* Given data
☆ ☆ ☆

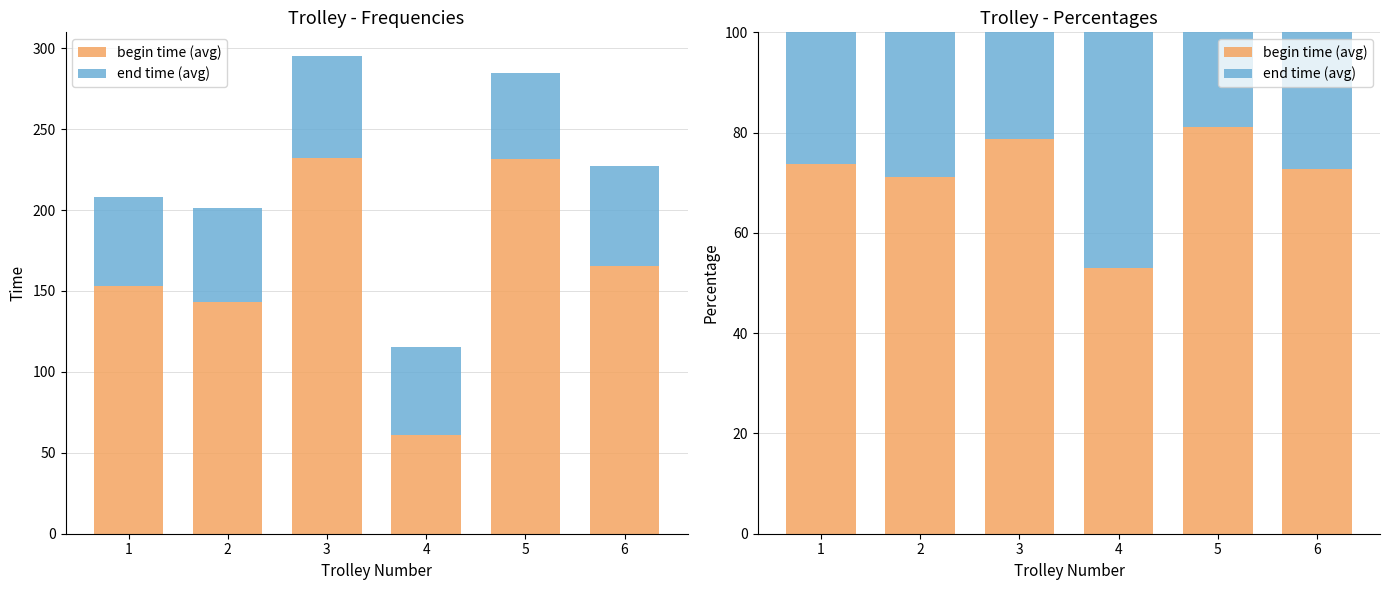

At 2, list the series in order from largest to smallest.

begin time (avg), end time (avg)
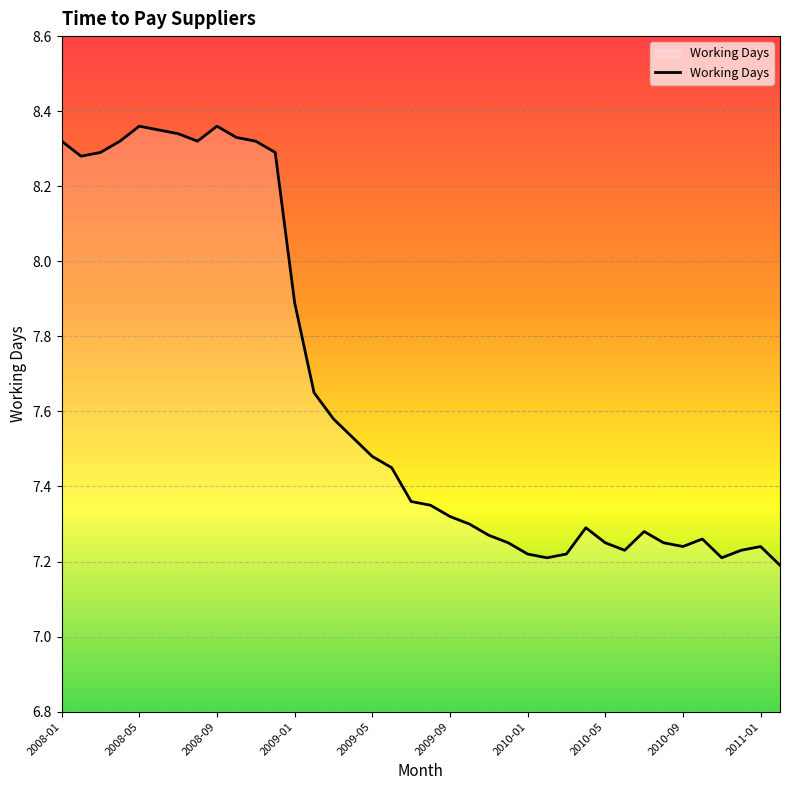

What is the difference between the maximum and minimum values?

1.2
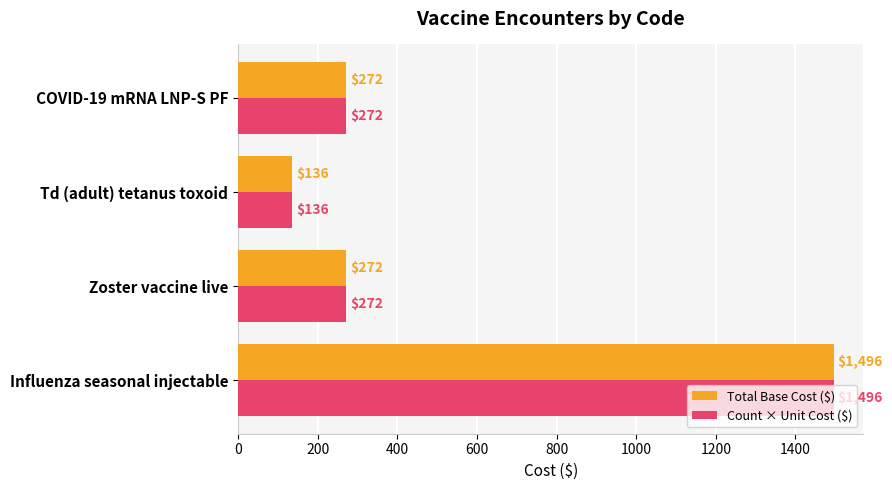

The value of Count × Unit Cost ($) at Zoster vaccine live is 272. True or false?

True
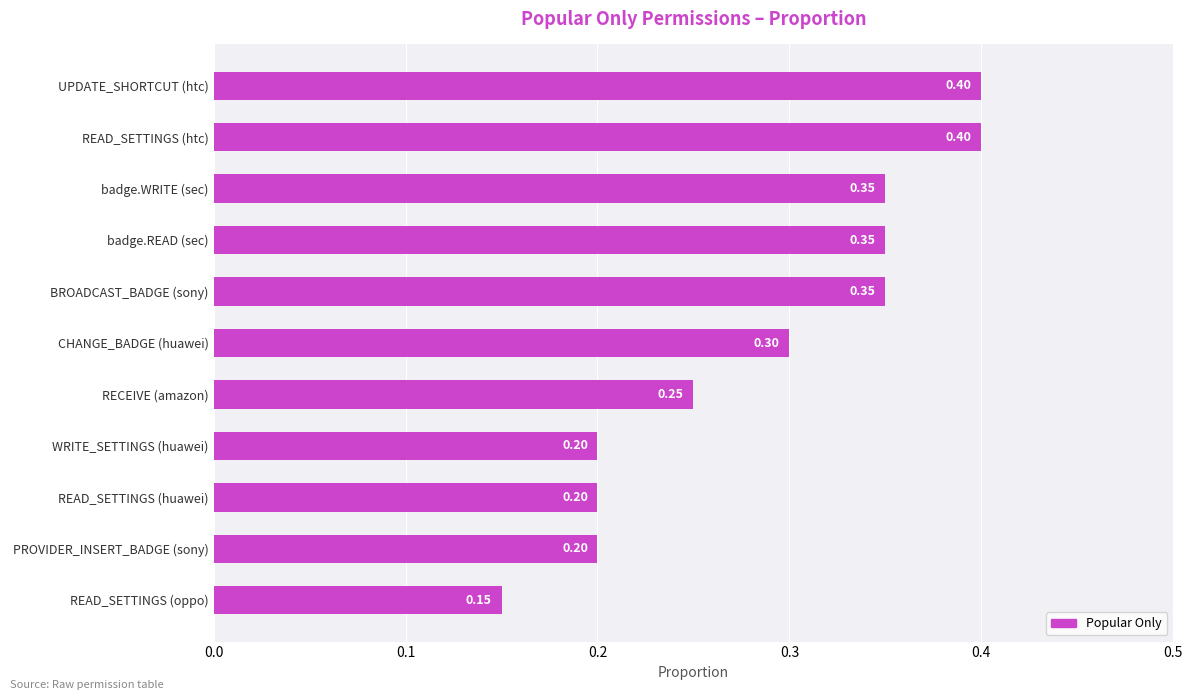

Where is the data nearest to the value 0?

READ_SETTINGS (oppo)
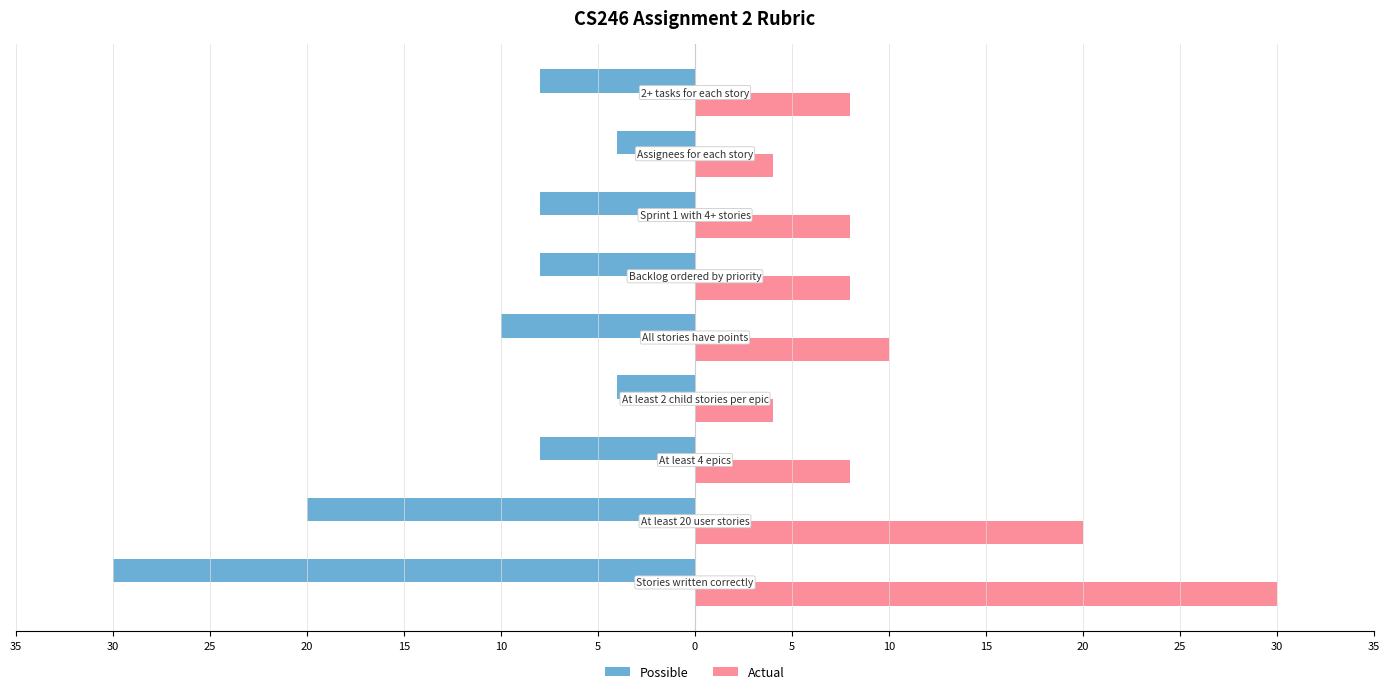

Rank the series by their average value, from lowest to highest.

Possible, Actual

☆ ☆ ☆

* How to complete this task
Return the entire listing above verbatim, leaving out the pictures.

* The completed task
At 2, list the series in order from largest to smallest.

begin time (avg), end time (avg)

What is the difference between the maximum and minimum values?

1.2

The value of Count × Unit Cost ($) at Zoster vaccine live is 272. True or false?

True

Where is the data nearest to the value 0?

READ_SETTINGS (oppo)

Rank the series by their average value, from lowest to highest.

Possible, Actual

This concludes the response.